Happy new year! As in previous years the growth of the cs.DS section of arXiv.org continues: there were 935 data structures and algorithms preprints this year, compared with 798 in 2011. We're not quite to the point of having 100 papers per month but July came close with 98.
Here is a personal selection of ten preprints from this list that I found particularly interesting, excluding (as usual) my own preprints as well as some others that I wrote about earlier. (Also excluded: papers like Orlin's faster max flow algorithm that haven't been submitted to the arXiv.) In chronological order, they are:
Sublinear time algorithm for PageRank computations, Christian Borgs, Michael Brautbar, Jennifer Chayes, and Shang-Hua Teng, arXiv:1202.2771 and WAW 2012. It's only slightly sublinear but it's interesting to me that we can prove such bounds, in a natural model of computation for web graph access.
Finding a most biased coin with fewest flips, Karthekeyan Chandrasekaran and Richard Karp, arXiv:1202.3639. The problem this solves seems very fundamental, and the result improves previous constant factor approximations, instead solving the problem optimally.
Strongly universal string hashing is fast, Owen Kaser and Daniel Lemire, arXiv:1202.4961. From the practical side of algorithmics, a method for hashing strings that uses less than one instruction per byte and nevertheless has guaranteed theoretical properties.

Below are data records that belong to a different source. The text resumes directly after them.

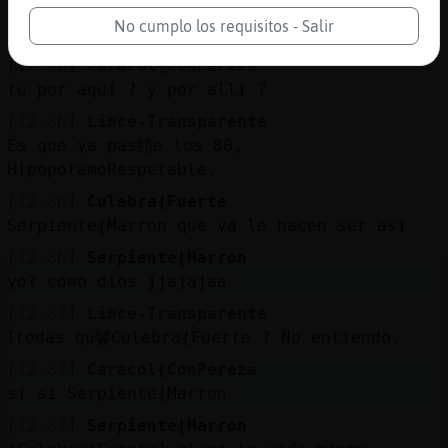
[12:36]
Serpiente{Marron
No cumplo los requisitos - Salir
[Caracol{ConPereza] buenos dias
[12:36]
Caracol{ConPereza
tu por aqui ? y por alli ?
[12:36]
Lince-Transparente
Es que ya pas頤e los 80,
HipopotamoRespetable.
[12:36]
Culebra{Fuerte
Serpiente{Marron que va le hacen ser asi
[12:36]
Serpiente{Marron
yo? como dios jjajajaa
[12:37]
Lince-Transparente
ߠtodas qu鬠Culebra{Fuerte ? No entiendo.
[12:37]
Caracol{ConPereza
si si Serpiente{Marron
[12:37]
Serpiente{Marron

Known algorithms for EDGE CLIQUE COVER are probably optimal, Marek Cygan, Marcin Pilipczuk, and Michał Pilipczuk, arXiv:1203.1754 and SODA 2013. There is a simple FPT algorithm for covering the edges of a graph with a minimum number of cliques, which is however doubly exponential in the number of cliques. Apparently (see e.g. this stackexchange question) it's an old open question to do better than this. Last year it was shown that no better kernelization is possible, and now this preprint shows that double exponential is optimal regardless of whether it's achieved using a kernelization, assuming the exponential time hypothesis is true. Apparently it's the first known (if conditional) double exponential lower bound for FPT algorithms.
Approximability of the vertex cover problem in power law graphs, Mikael Gast and Mathias Hauptmann, arXiv:1204.0982. I think there should be more work on algorithms that take advantage of the properties of web graphs and social networks to compute properties of these graphs more quickly than they can be computed in the worst case, and this is an example: it gets a better approximation ratio for vertex cover than can be achieved in the worst case, for any graph whose degree distribution obeys a power law.

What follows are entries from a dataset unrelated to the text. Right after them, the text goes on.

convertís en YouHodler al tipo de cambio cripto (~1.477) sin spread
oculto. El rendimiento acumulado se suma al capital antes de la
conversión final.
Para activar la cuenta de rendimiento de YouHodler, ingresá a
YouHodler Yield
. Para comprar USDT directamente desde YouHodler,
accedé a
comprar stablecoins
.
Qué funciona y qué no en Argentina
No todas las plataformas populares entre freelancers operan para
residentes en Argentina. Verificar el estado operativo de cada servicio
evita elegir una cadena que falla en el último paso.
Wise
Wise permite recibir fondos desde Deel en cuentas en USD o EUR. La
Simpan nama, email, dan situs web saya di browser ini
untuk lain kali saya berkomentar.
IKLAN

Clustering is difficult only when it does not matter, Amit Daniely, Nati Linial, and Michael Saks, arXiv:1205.4891. Like the previous paper, this represents a move from worst-case complexity towards something more instance-based. The main idea here is that the only hard instances for clustering problems (under traditional worst-case algorithms) are ones in which the input is not actually clustered very well. Their definition of a "good clustering" seems very sensitive to outliers or noisy data, but perhaps that can be a subject for future work.
A randomized parallel algorithm with run time O(n2) for solving an n × n system of linear equations, Joerg Fliege, arXiv:1209.3995. The real breakthrough here is Raghavendra's layered generate-and-test algorithm for linear equations over finite fields, described earlier this year on Richard Lipton's blog. This note shows how to do the same thing over the real numbers.

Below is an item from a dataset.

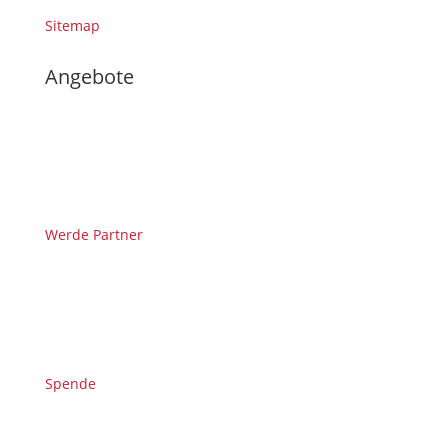
Sitemap
Angebote
Werde Partner
Spende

Eight-fifth approximation for TSP paths, András Sebö, arXiv:1209.3523 and IPCO 2013. I'd taught Christofides algorithm enough times to know to be careful about paths vs cycles in it, but somehow it had flown under the radar for me that the approximation ratio for paths was significantly larger.
Approximating k-median via pseudo-approximation, Shi Li and Ola Svensson, arXiv:1211.0243. Here the k-median problem is that of finding exactly k cluster centers minimizing the sum of distances of each point to its center, an approximation again finds exactly k centers but only approximately minimizes the sum, and a pseudo-approximation finds a number of centers that is only approximately k. As the authors say, using even one extra center may make a big difference in the objective function, so it is a bit of a surprise that pseudo-approximation can be useful in approximation for this problem.